[[ Recorded information open ]]

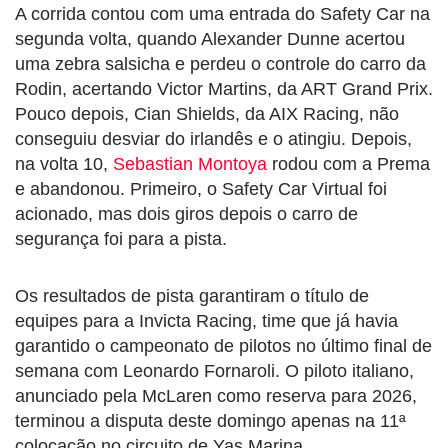
A corrida contou com uma entrada do Safety Car na
segunda volta, quando Alexander Dunne acertou
uma zebra salsicha e perdeu o controle do carro da
Rodin, acertando Victor Martins, da ART Grand Prix.
Pouco depois, Cian Shields, da AIX Racing, não
conseguiu desviar do irlandês e o atingiu. Depois,
na volta 10,
Sebastian Montoya
rodou com a Prema
e abandonou. Primeiro, o Safety Car Virtual foi
acionado, mas dois giros depois o carro de
segurança foi para a pista.
Os resultados de pista garantiram o título de
equipes para a Invicta Racing, time que já havia
garantido o campeonato de pilotos no último final de
semana com Leonardo Fornaroli. O piloto italiano,
anunciado pela McLaren como reserva para 2026,
terminou a disputa deste domingo apenas na 11ª
colocação no circuito de Yas Marina.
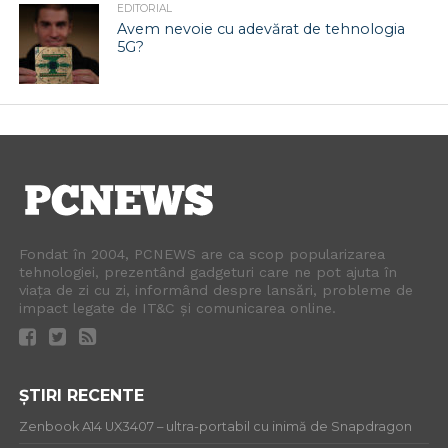
EDITORIAL
Avem nevoie cu adevărat de tehnologia
5G?
Fondat în 2004, PCNEWS are ca scop popularizarea
tehnologiei, prezentând gadgeturi care ne pot ajuta în
viața de zi cu zi, informând despre lansări, probleme de
impact legate de IT&C și comunicarea online.
ȘTIRI RECENTE
Zenbook A14 UX3407 – ultra-portabil cu inimă de Snapdragon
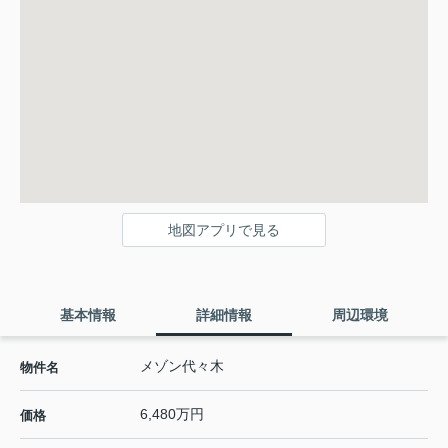
地図アプリで見る
基本情報
詳細情報
周辺環境
メゾン代々木
物件名
6,480万円
価格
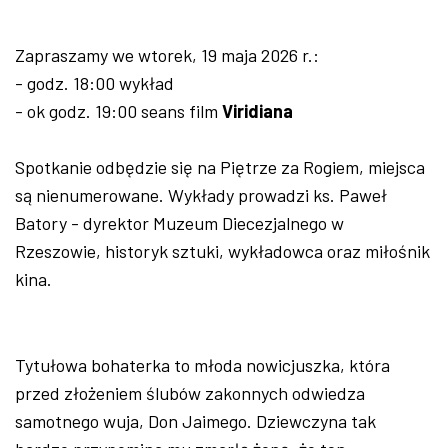
Zapraszamy we wtorek, 19 maja 2026 r.:
- godz. 18:00 wykład
- ok godz. 19:00 seans film
Viridiana
Spotkanie odbędzie się na Piętrze za Rogiem, miejsca
są nienumerowane. Wykłady prowadzi ks. Paweł
Batory - dyrektor Muzeum Diecezjalnego w
Rzeszowie, historyk sztuki, wykładowca oraz miłośnik
kina.
Tytułowa bohaterka to młoda nowicjuszka, która
przed złożeniem ślubów zakonnych odwiedza
samotnego wuja, Don Jaimego. Dziewczyna tak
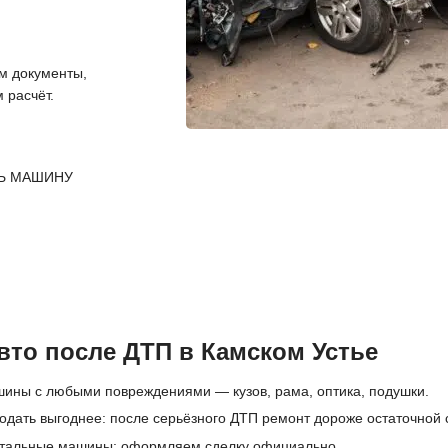
 документы,
 расчёт.
Ь МАШИНУ
то после ДТП в Камском Устье
ины с любыми повреждениями — кузов, рама, оптика, подушки.
одать выгоднее: после серьёзного ДТП ремонт дороже остаточной 
отальные машины; оформляем сделку официально.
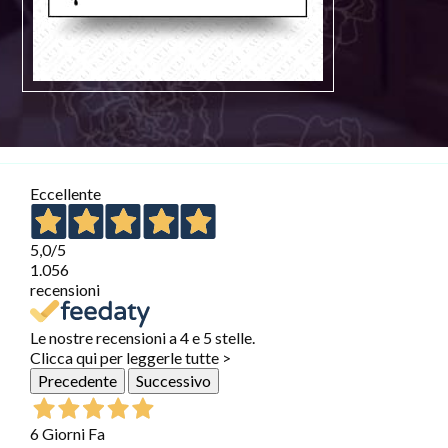
Eccellente
5,0
/5
1.056
recensioni
Le nostre recensioni a 4 e 5 stelle.
Clicca qui per leggerle tutte >
Precedente
Successivo
6 Giorni Fa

[[ Recorded information closed ]]

#### [Directive]
Please write out the lines of the records from the start through the line containing "colocação no circuito de Yas Marina.", including that line, and leave the pictures out.

#### [Output of the task]
A corrida contou com uma entrada do Safety Car na
segunda volta, quando Alexander Dunne acertou
uma zebra salsicha e perdeu o controle do carro da
Rodin, acertando Victor Martins, da ART Grand Prix.
Pouco depois, Cian Shields, da AIX Racing, não
conseguiu desviar do irlandês e o atingiu. Depois,
na volta 10,
Sebastian Montoya
rodou com a Prema
e abandonou. Primeiro, o Safety Car Virtual foi
acionado, mas dois giros depois o carro de
segurança foi para a pista.
Os resultados de pista garantiram o título de
equipes para a Invicta Racing, time que já havia
garantido o campeonato de pilotos no último final de
semana com Leonardo Fornaroli. O piloto italiano,
anunciado pela McLaren como reserva para 2026,
terminou a disputa deste domingo apenas na 11ª
colocação no circuito de Yas Marina.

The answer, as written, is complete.